Biologically-Motivated Deep Learning Method using Hierarchical Competitive Learning
This method addresses the challenge of training CNNs with poorly labeled data, such as in time series or medical applications, though it appears incremental as it builds on existing biologically-inspired techniques.
The study tackled the problem of deep convolutional neural networks requiring large labeled datasets by proposing a biologically-motivated unsupervised competitive learning method for pre-training, achieving state-of-the-art performance on ImageNet as a biologically-motivated approach.
This study proposes a novel biologically-motivated learning method for deep convolutional neural networks (CNNs). The combination of CNNs and back propagation (BP) learning is the most powerful method in recent machine learning regimes.
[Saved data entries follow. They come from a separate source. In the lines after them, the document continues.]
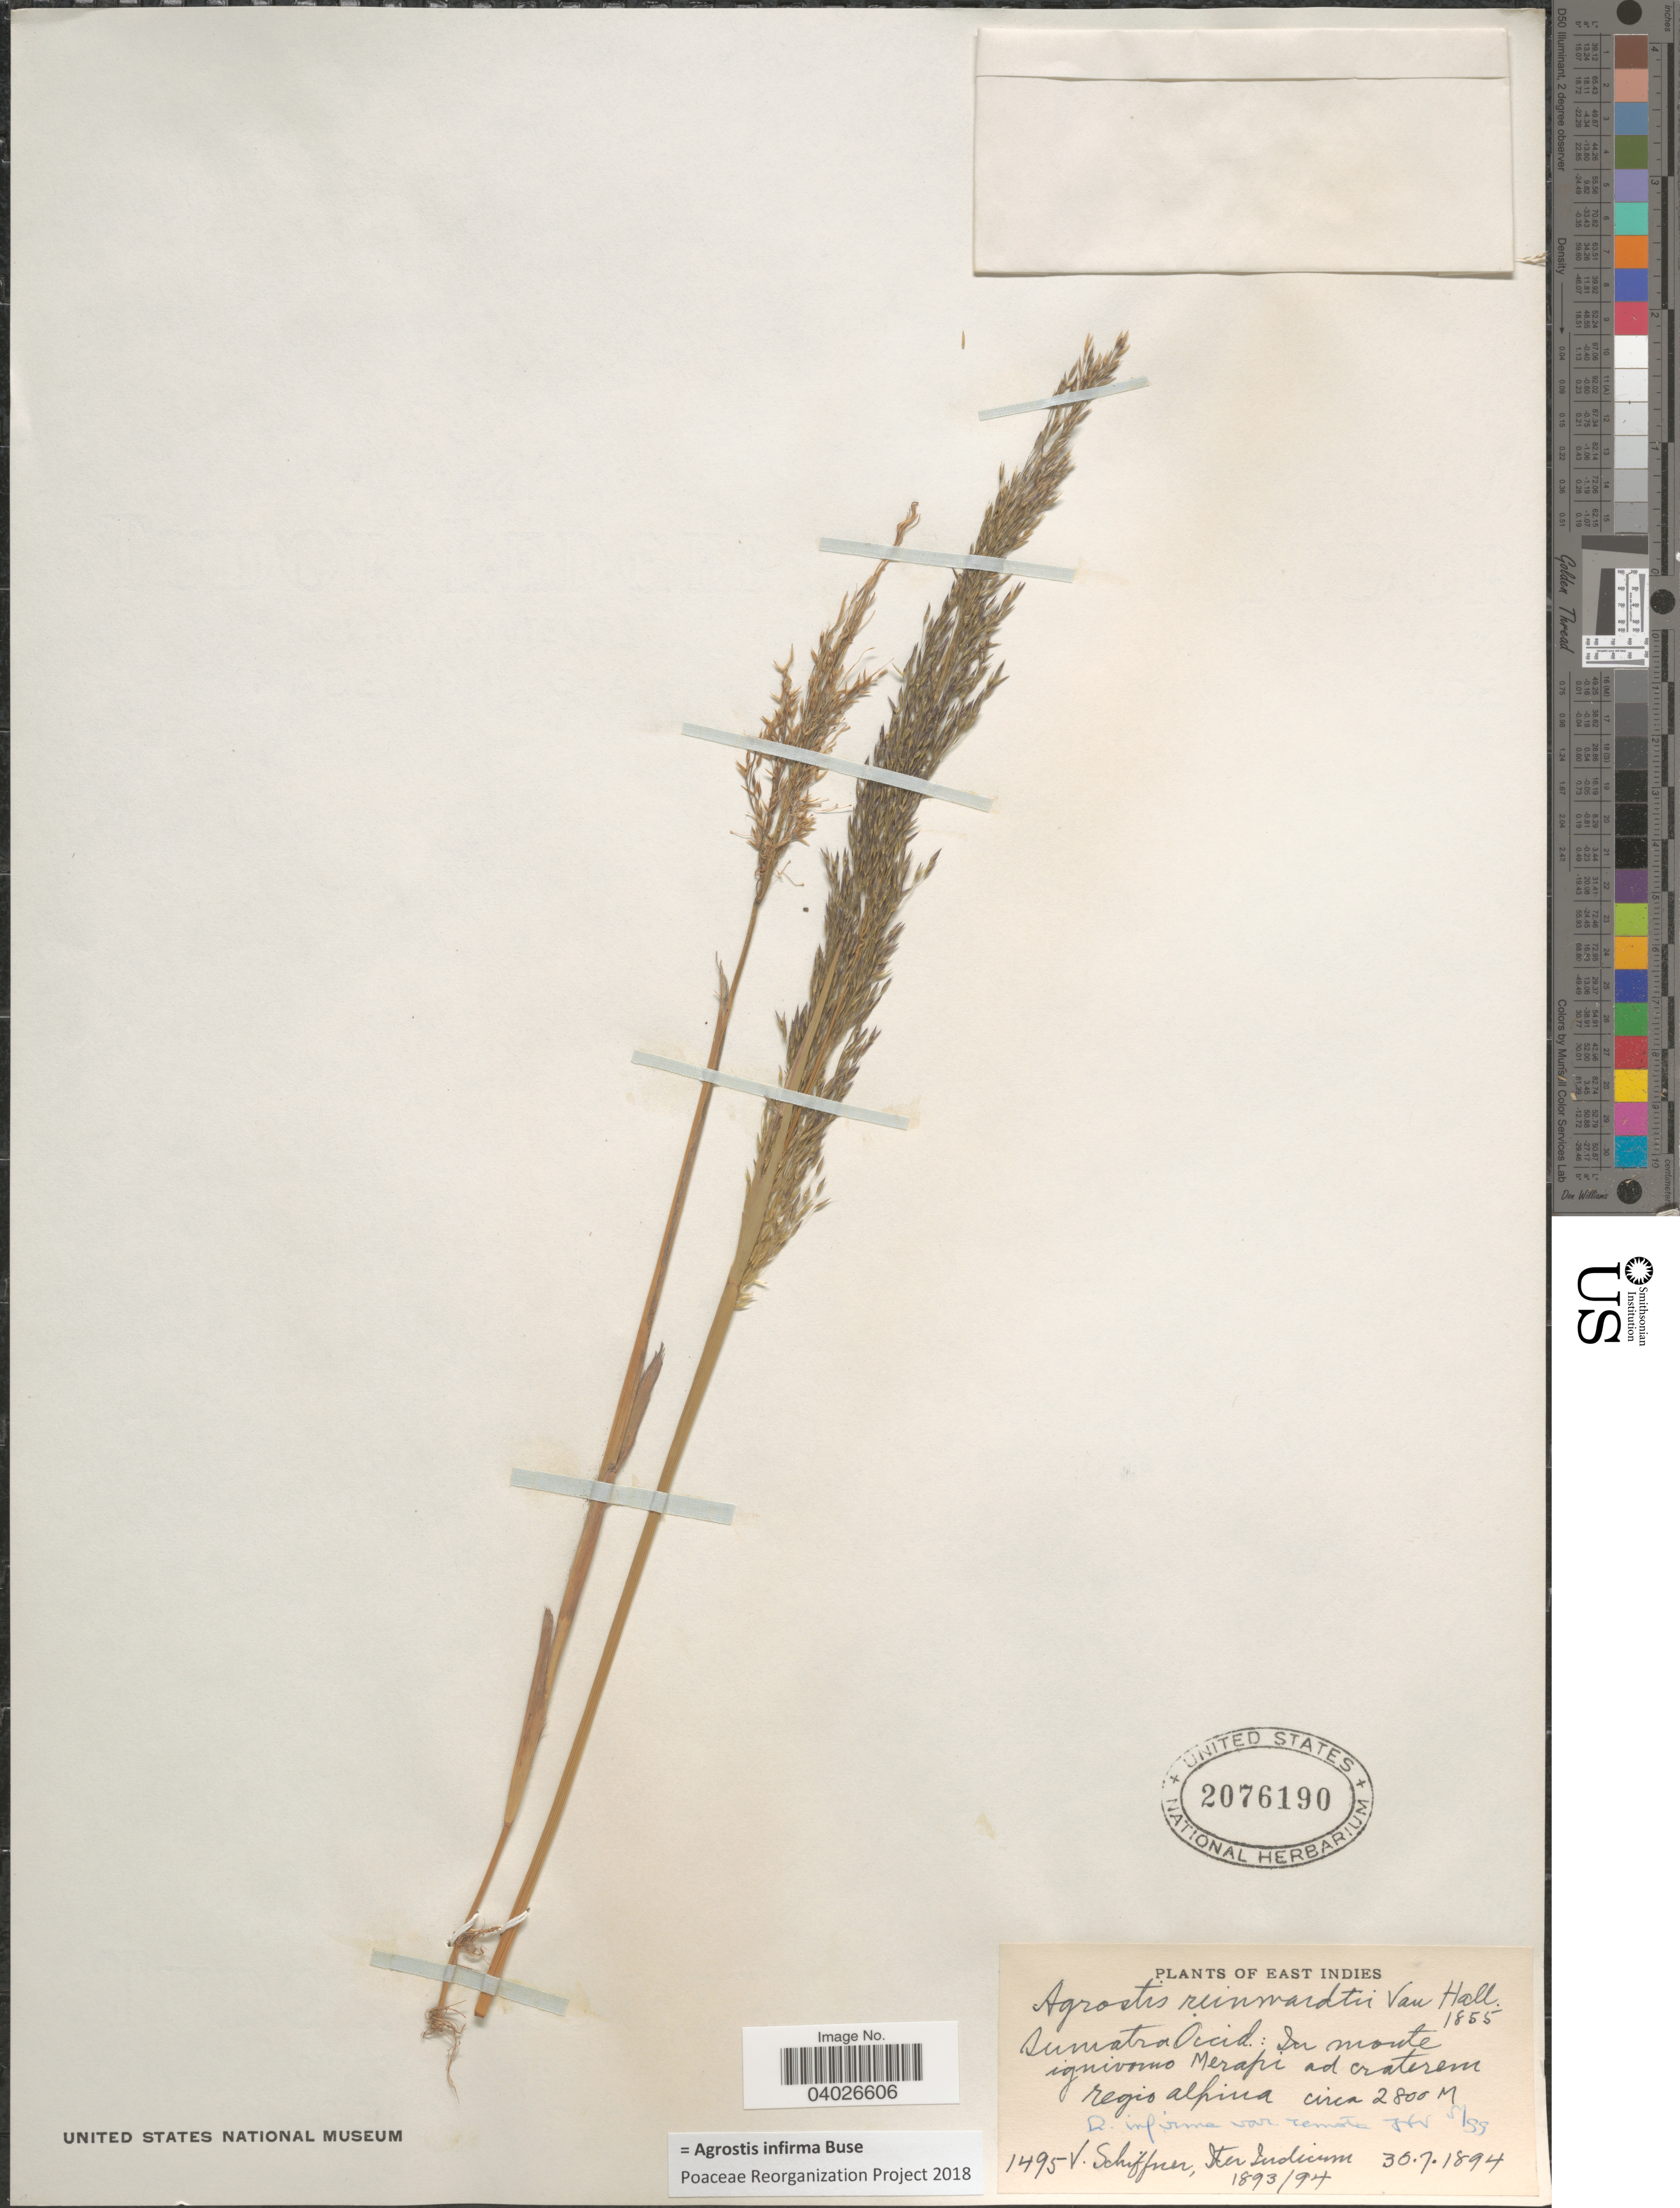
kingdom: Plantae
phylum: Tracheophyta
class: Liliopsida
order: Poales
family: Poaceae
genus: Agrostis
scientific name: Agrostis infirma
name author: Büse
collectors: V. Schiffner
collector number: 1495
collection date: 1894-07-30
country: Indonesia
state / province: Sumatra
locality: East Indies. Sumatra Occid.: In monte ignivorno [interpreted] Merapi ad craterem regio alpina. Iter Indicum.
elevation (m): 2800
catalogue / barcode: US 2076190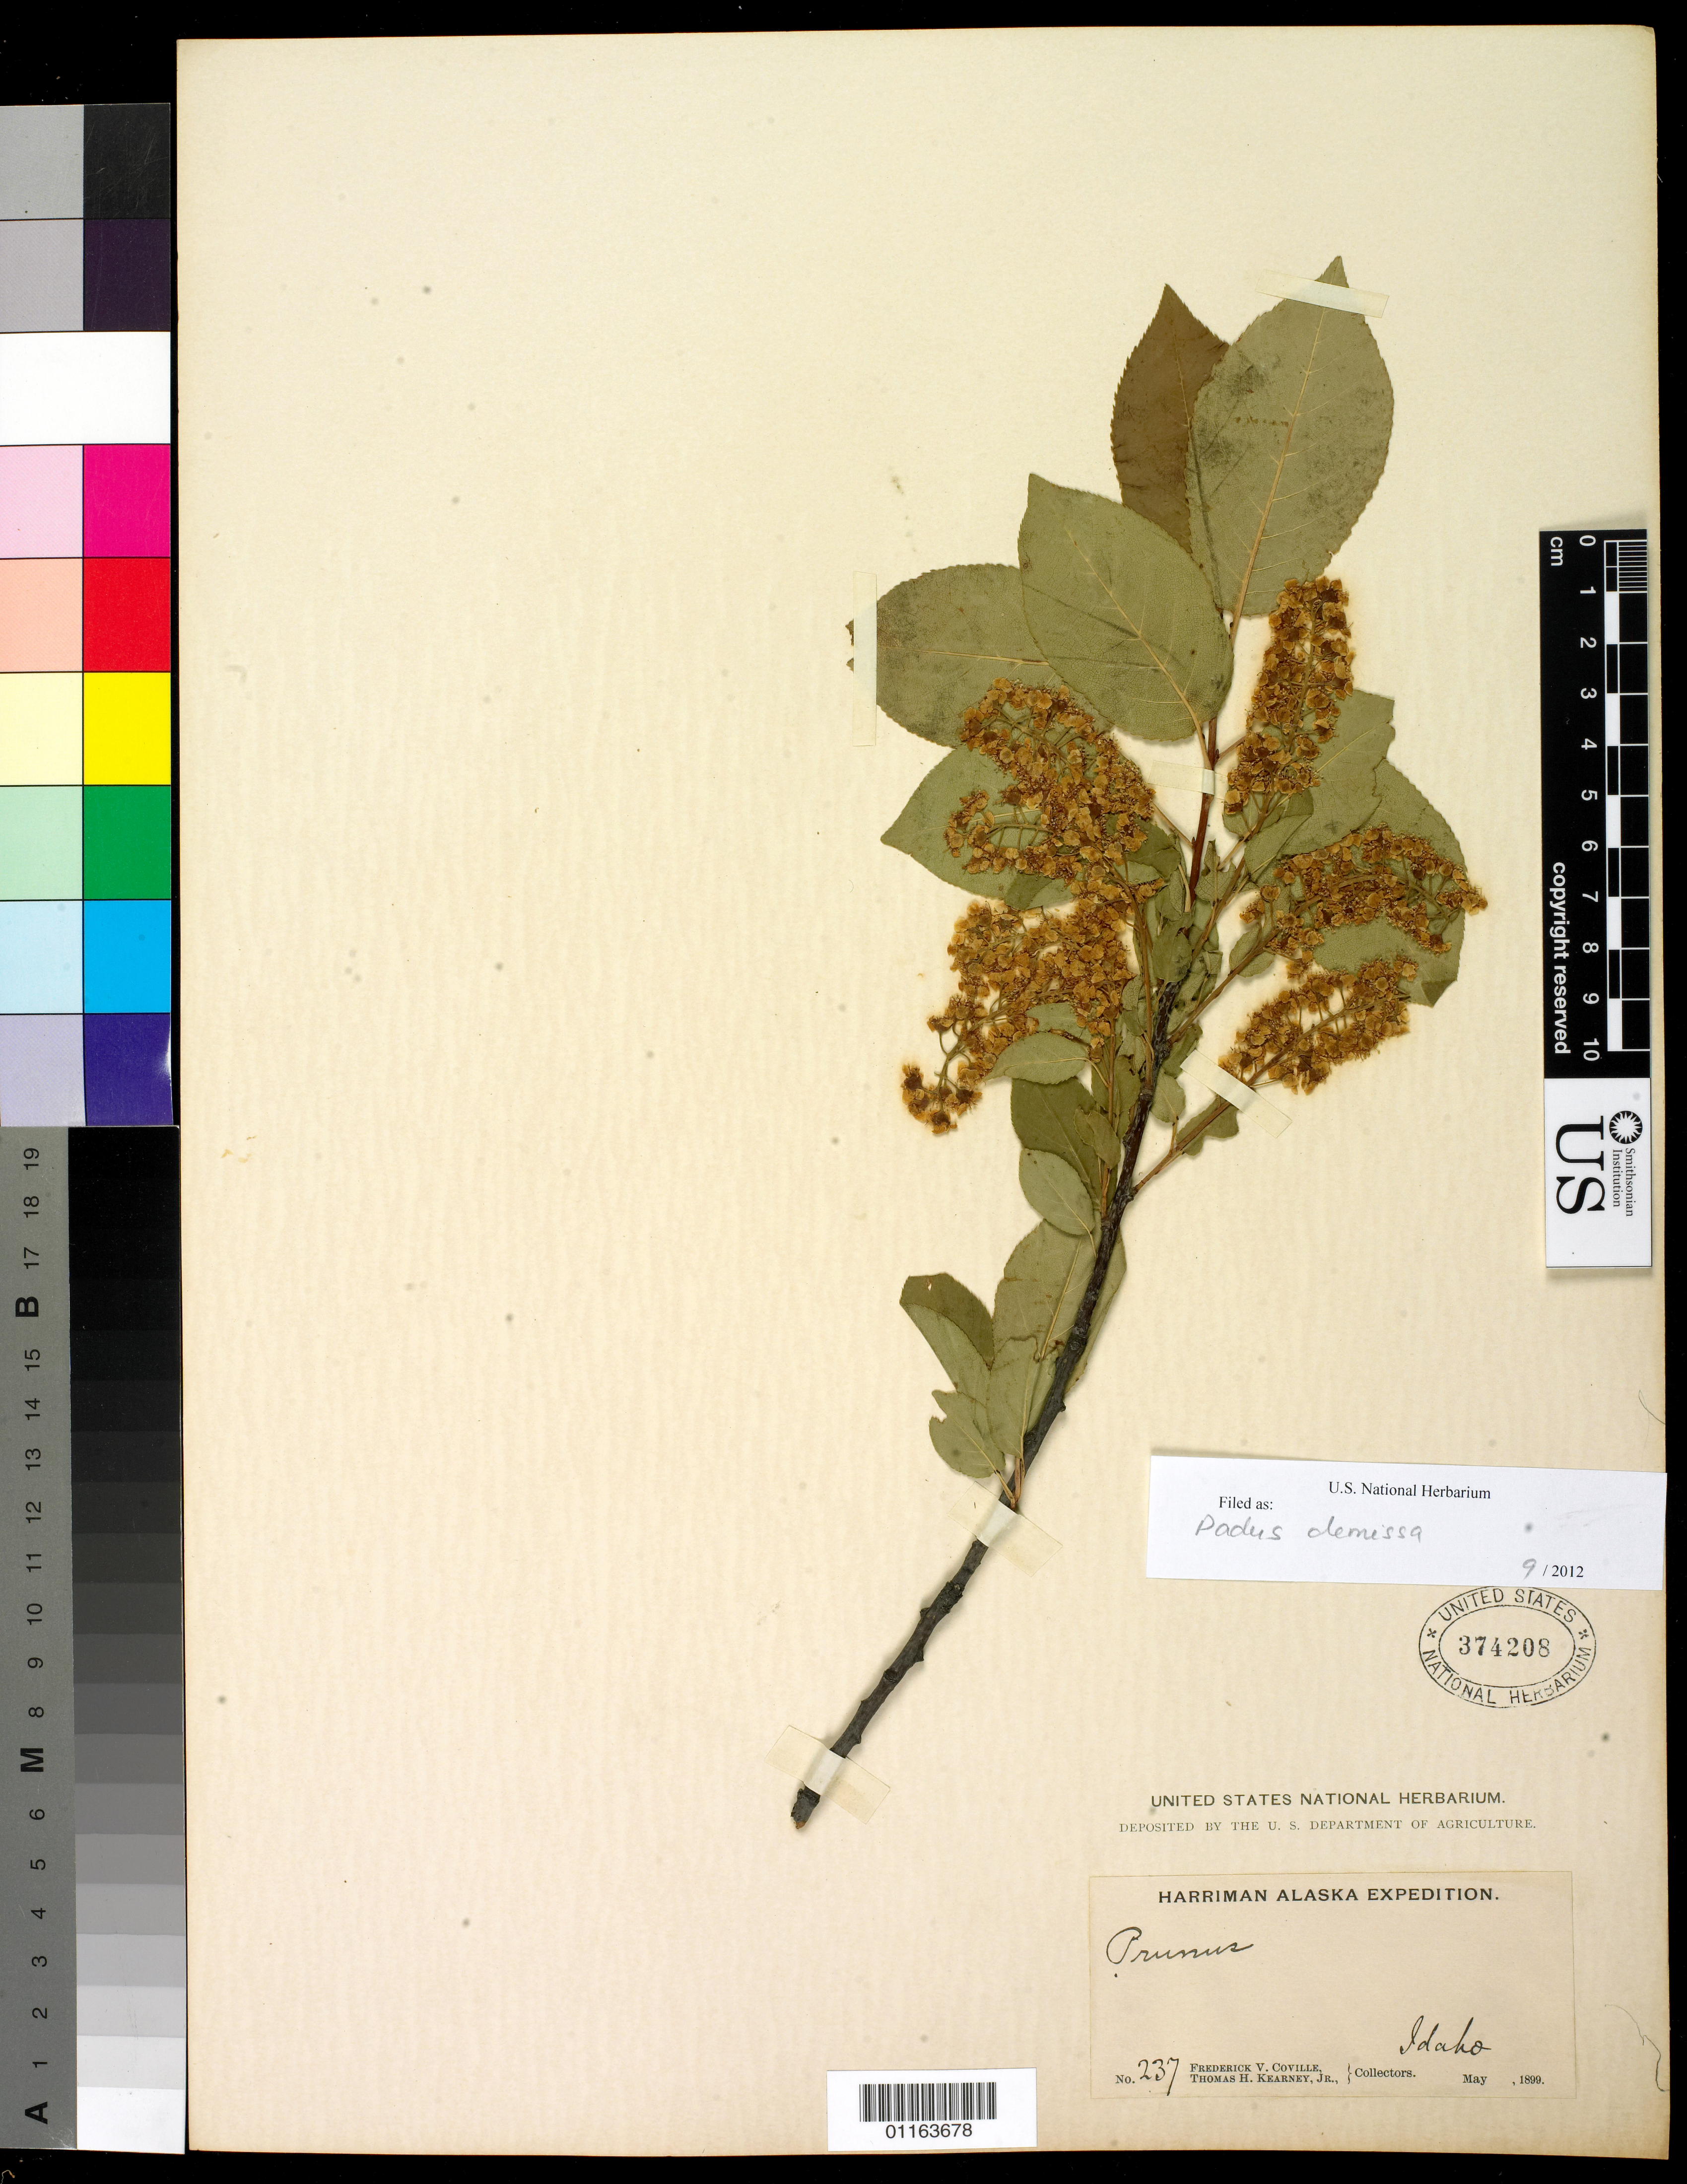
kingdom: Plantae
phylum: Tracheophyta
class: Magnoliopsida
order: Rosales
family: Rosaceae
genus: Prunus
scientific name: Prunus virginiana var. demissa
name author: (Nutt.) Torr.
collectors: F. V. Coville & T. H. Kearney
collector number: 237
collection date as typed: May 1899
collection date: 1899-05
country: United States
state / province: Idaho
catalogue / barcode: US 374208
However, it requires large labeled data for training, and this requirement can occasionally become a barrier for real world applications. To address this problem and utilize unlabeled data, I propose to introduce unsupervised competitive learning which only requires forward propagating signals as a pre-training method for CNNs. The method was evaluated by image discrimination tasks using MNIST, CIFAR-10, and ImageNet datasets, and it achieved a state-of-the-art performance as a biologically-motivated method in the ImageNet experiment. The results suggested that the method enables higher-level learning representations solely from forward propagating signals without a backward error signal for the learning of convolutional layers. The proposed method could be useful for a variety of poorly labeled data, for example, time series or medical data.